This appears on the Monday, June 30, 2014 edition of the Business Mirror.
The morning after Suarez
by rick olivares pic by getty
The great ones can be infuriating. It seems that with genius comes a certain appetite for self-destruction and in doing so leaving many hurt in their wake. For one to be great, it seems there must be the requisite flaw or chip on their shoulder. Why else can people like John Lennon write pop gems of timeless beauty? Why can Babe Ruth consume a bathtub of booze and crush a baseball into the stands like it was an annoyance?
And there’s Luis Suarez who is a world-class football talent whose footwork if I may dare matches the great Ronaldinho and catches defenders flatfooted.
Luis Suarez began the 2013-14 football season on the shelf for biting Branislav Ivanovic. And now, he ends it on shelf once more only this time for biting Giorgio Chiellini.

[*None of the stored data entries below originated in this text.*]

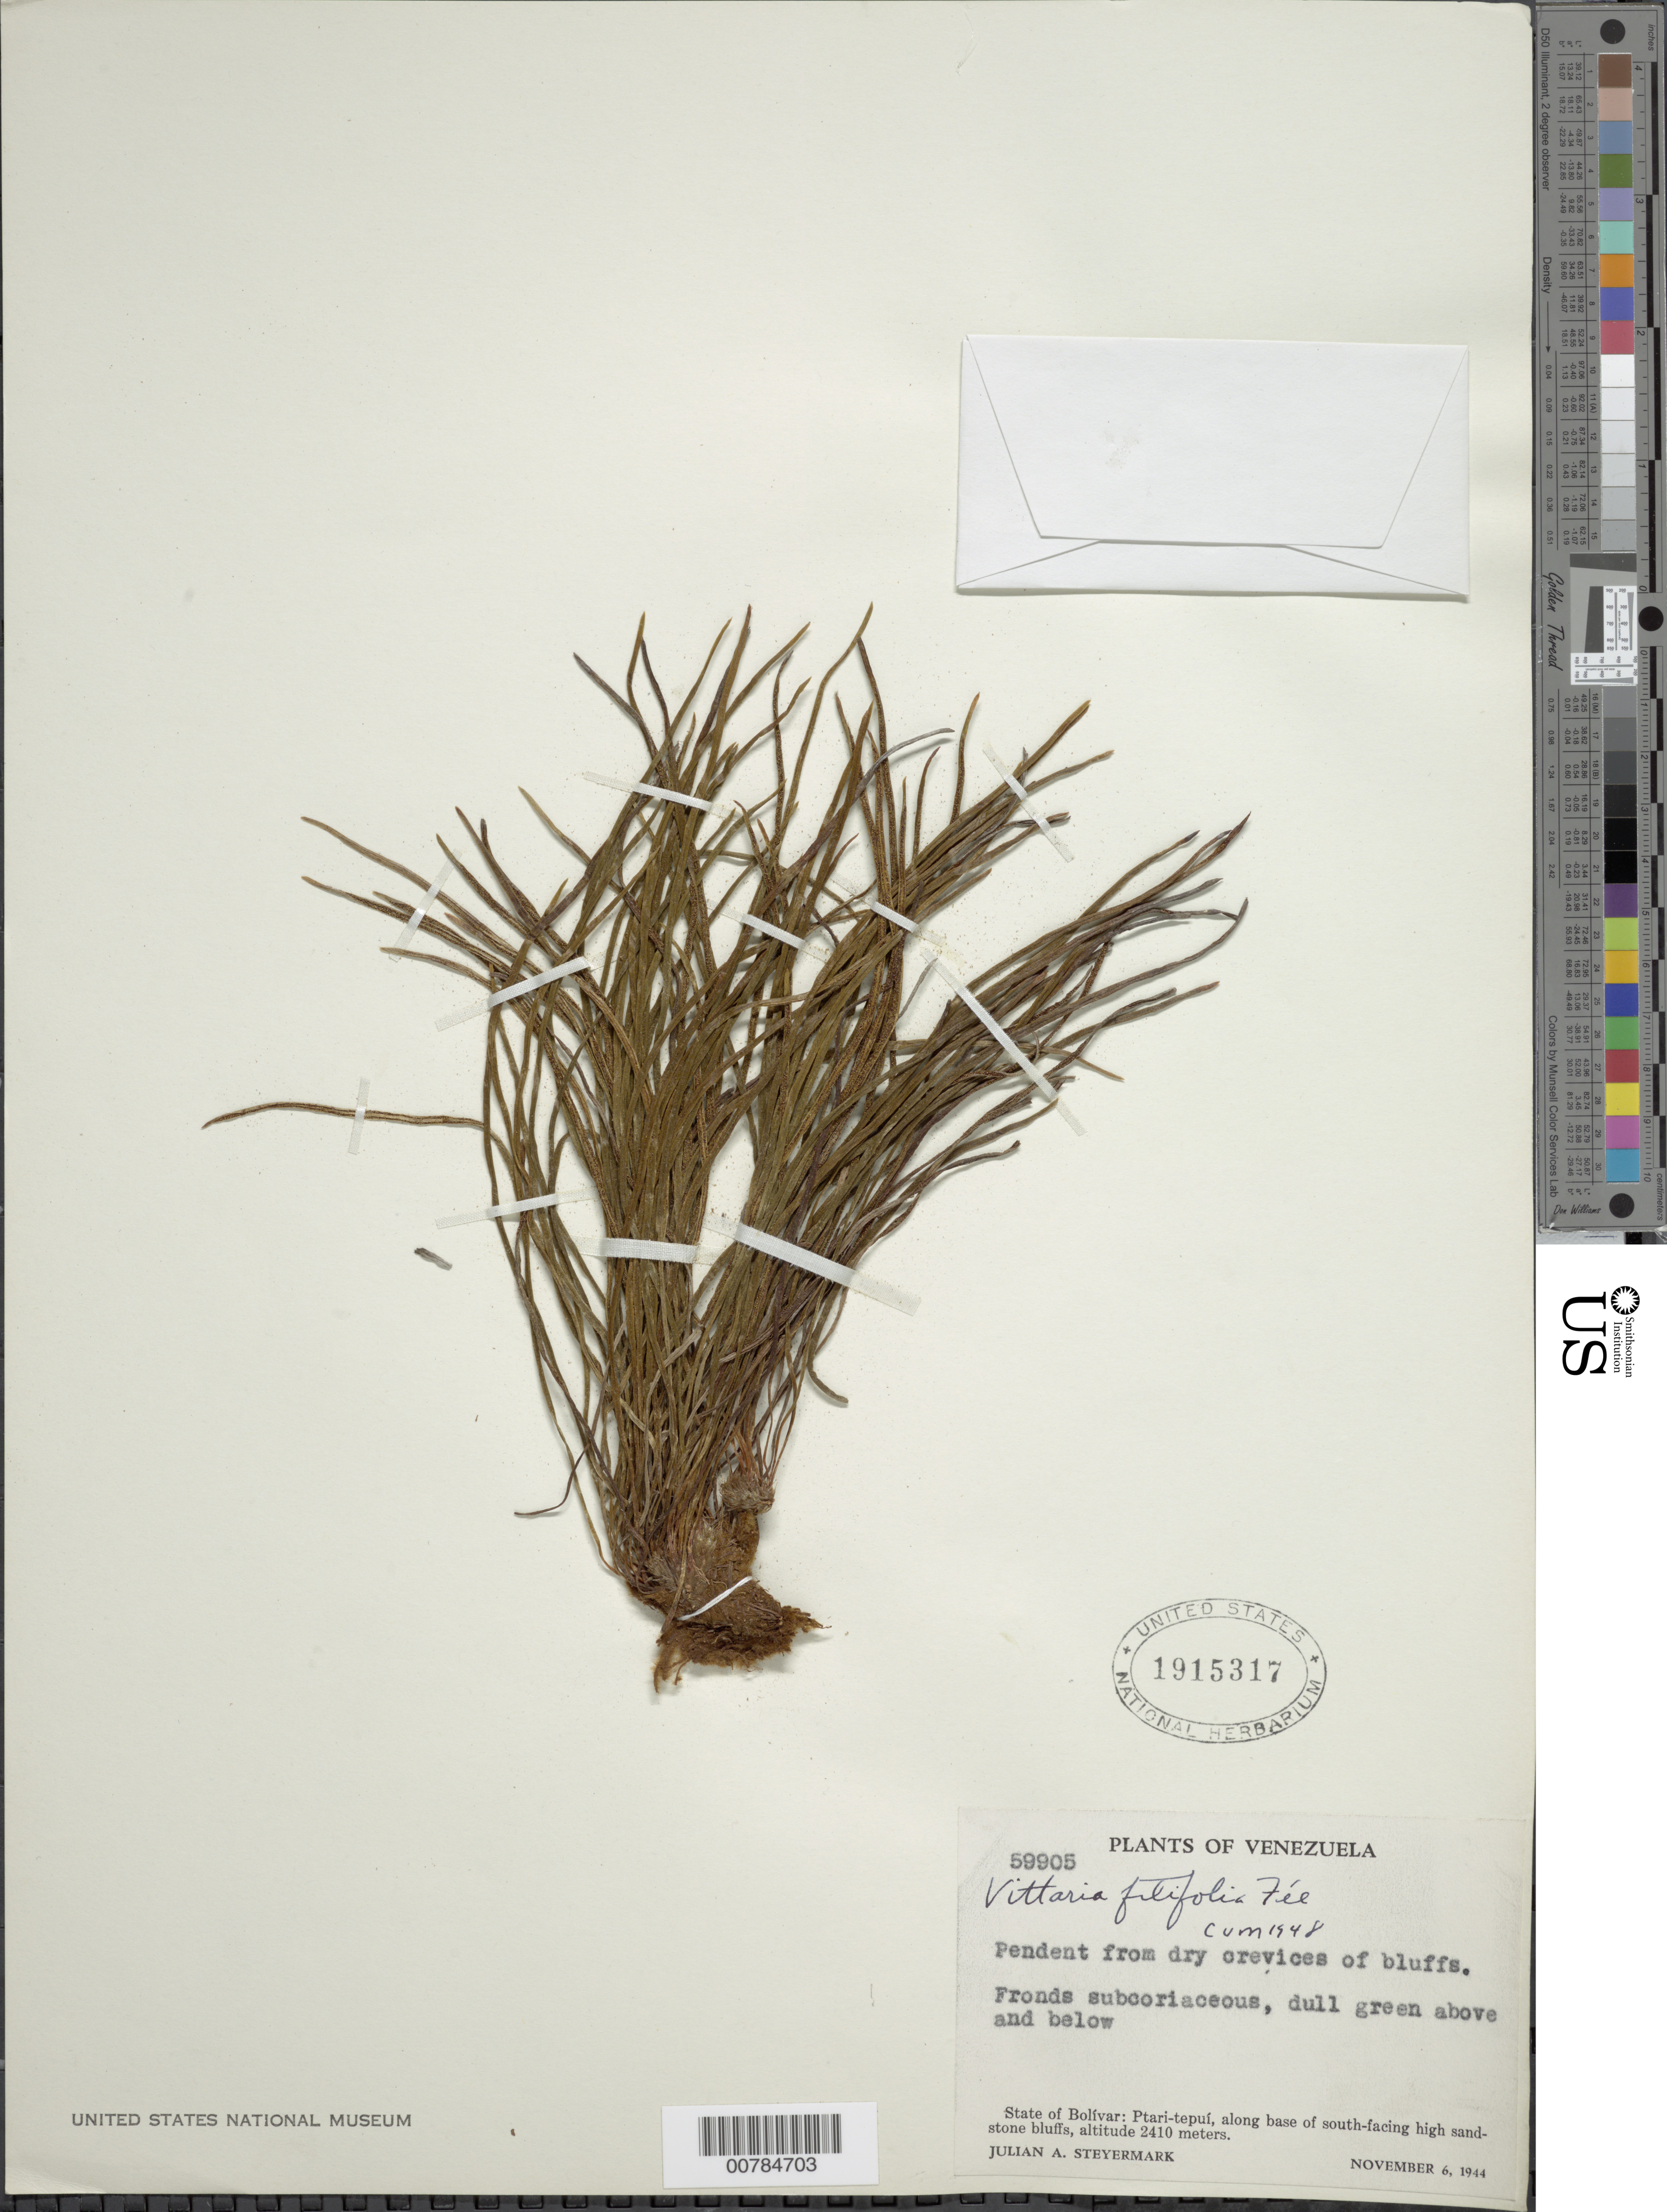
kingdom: Plantae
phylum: Tracheophyta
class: Polypodiopsida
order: Polypodiales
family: Pteridaceae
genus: Vittaria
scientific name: Vittaria graminifolia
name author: Kaulf.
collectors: J. Steyermark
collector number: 59905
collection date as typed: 6-Nov-44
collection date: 1944-11-06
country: Venezuela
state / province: Bolívar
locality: Ptari-tepuí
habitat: Pendent from dry crevices of bluffs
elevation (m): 2410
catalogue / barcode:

In another case of awful symmetry, he wasn’t there when Liverpool needed him at the starts and he certainly wasn’t there when Uruguay needed him at the end of their World Cup campaign.
That Suarez is a habitual and repeat offender leaves a lot of people devastated. For sure, he is coveted for his ability to score goals. And to a fault that’s because he can help a side win. However, there comes the warranty for the trouble he brings – suspensions and controversial incidents.
And it is sad.
What he brings to the table for La Celeste is indisputable. Without him in their first match, Uruguay lost to Costa Rica, 3-1. With him in their sky blue kits, they defeated England, 2-1, and Italy, 1-0. Against Colombia in the Round of 16, the fell, 2-nil, with his suspension obviously a huge factor in the match.
For the supporters of Liverpool, he is the Premier League’s reigning player of the year. They came very very close to winning their first Premier League title with Suarez scoring 31 goals total.
His denial of the biting incident is both appalling and disappointing. Maybe if this was the first time that it happened but no. This is the third. With regards to the Chiellini incident, he said that he lost his balance. He sounds like that mother who apologizes for her kid running into the doorknob.
Instead of being remorseful, he, along with his compatriots blame England and Italy for conspiring against him. He conveniently forgets that he brought all this upon himself and no one else did anything.
Here is a man who is only loyal to himself and the riches that the sport rewards her goal-scoring sons. He forced a transfer from Groningen to Ajax and when the opportunity presented itself, to Liverpool. And after seemingly worn out his welcome, he hoped to latch on to either Barcelona or Real Madrid.
He forgets that instead of fair play it’s fair game. At whatever the cost to country and club.
He is like Italy’s Mario Balotelli, insanely talented but a ticking time bomb – ready to sink his own side just as he would an opposing team.
A return now to Liverpool let alone England is not only awkward but also potentially dangerous. Some of the club’s legends including former teammate Jaime Carragher have called him out. For sure, opposing fans will not let him off the hook and taunt him mercilessly. Not only will he continue to be a nightmare for opposing defenders and goalkeepers but he will also continue to be a public relations nightmare for Liverpool.
Uruguay too will have pick up the pieces of a shattered World Cup dream. In South Africa in 2010, they were the surprise of the tournament. But even their march deep into the tournament was tainted by a handball (but the true blame should be laid at the feet of Asamoah Gyan who missed his penalty). In Brazil, they weren’t taking anyone by surprise. And what was supposed to be a huge victory (already tainted by the controversial sending off of Claudio Marchisio leaving the Azzurri with 10 men on the pitch) over Italy felt like a loss in the aftermath.
Furthermore, Suarez’ coach and teammates (not to mention his countrymen) defended his actions and scored FIFA for what they perceive to be a conspiracy (they forget that Marchisio was sent off that helped their side win the match).
He’s the Barry Bonds of football, loathed everywhere else but cheered in San Francisco.
But even that support is bound to wane if he doesn’t show remorse or even makes up for his actions. More so when people wake up to the fact that in their last wins in the last two World Cups were tainted by a Suarez infraction (that made him ineligible to play in their next fixture that they ultimately lost).
Waking up from denial can both be liberating and painful.